The target of this paper is to improve the performance of the microbial electrolysis cell (MEC). The performance of MEC including bio-hydrogen production and energy recovery is depending on the values of three controlling parameters including buffer concentration, dilution factor, and applied voltage.
Therefore, defining the optimal values of three controlling parameters is the challenge of the work.
In this paper the artificial gorilla troops optimization has been combined with and ANFIS modelling to increase the bio-hydrogen production from MEC. At first, using measured data, a model is created to simulate the MEC in terms of three controlling parameters. Then, for first time, an artificial gorilla troops optimization (AGTO) has been used to determine the optimal values of buffer concentration, dilution factor, and applied voltage to boost simultaneously bio-hydrogen production and energy recovery of MEC. To demonstrate the superiority of integration between ANFIS modelling and AGTO, the obtained results are compared with RSM methodology, and artificial neural network integrated with particle swarm optimization.

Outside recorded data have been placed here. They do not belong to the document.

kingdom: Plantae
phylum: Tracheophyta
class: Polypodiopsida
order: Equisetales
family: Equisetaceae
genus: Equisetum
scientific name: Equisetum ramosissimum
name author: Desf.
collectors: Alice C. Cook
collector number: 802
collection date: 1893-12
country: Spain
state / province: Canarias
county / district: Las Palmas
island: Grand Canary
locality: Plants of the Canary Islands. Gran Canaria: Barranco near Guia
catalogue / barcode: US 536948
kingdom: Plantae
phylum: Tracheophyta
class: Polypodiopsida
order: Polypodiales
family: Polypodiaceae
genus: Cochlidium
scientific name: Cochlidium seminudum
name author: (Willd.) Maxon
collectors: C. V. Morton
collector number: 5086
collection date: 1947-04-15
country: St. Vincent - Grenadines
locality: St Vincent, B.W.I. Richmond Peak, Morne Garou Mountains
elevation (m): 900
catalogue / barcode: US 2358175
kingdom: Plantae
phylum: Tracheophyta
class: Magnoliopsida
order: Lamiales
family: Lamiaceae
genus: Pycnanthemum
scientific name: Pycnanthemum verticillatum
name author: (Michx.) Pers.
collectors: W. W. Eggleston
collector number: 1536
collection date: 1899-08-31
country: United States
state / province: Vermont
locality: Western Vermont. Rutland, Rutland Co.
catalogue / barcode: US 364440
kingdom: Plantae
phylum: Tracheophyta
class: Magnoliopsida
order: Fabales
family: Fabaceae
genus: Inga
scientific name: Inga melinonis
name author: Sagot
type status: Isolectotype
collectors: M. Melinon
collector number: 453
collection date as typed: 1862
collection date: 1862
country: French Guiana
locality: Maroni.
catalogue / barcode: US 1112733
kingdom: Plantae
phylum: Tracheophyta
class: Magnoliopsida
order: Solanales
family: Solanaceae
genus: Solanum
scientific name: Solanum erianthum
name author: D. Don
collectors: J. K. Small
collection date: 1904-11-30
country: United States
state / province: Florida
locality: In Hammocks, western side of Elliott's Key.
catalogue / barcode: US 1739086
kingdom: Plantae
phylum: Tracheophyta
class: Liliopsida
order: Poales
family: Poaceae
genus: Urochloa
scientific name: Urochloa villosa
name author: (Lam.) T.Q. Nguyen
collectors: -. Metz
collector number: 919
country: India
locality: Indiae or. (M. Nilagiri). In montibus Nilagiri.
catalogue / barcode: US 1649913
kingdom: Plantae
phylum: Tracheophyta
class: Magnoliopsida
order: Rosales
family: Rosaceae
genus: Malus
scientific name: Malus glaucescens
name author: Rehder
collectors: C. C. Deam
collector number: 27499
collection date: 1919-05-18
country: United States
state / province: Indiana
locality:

For hydrogen yield model, the RMSE lowered from 67.5 using RSM to 5.562 using ANFIS (decreased by 91.7%) as compared to RSM. The R-square for prediction rises from 0.94 (using RSM) to 0.99 (using ANFIS) by about 5.32%. For the ANFIS model of energy recovery, the RMSE decreased from 31.7 to 2.83 utilising ANFIS, a decrease of 91%. The R-square for prediction rises from 0.95 (using RSM) to 0.986 (using ANFIS) by about 3.8%. Compared with measured data, the integration between ANFIS and AGTO succeed to increase the hydrogen yield from 576.3 mL/g-VS to 843.32 mL/g-VS. in sum, the total performance of the MEC has been increased by 34.74%, 29.9% and 24.38% respectively compared to measured data, RSM and ANN-PSO.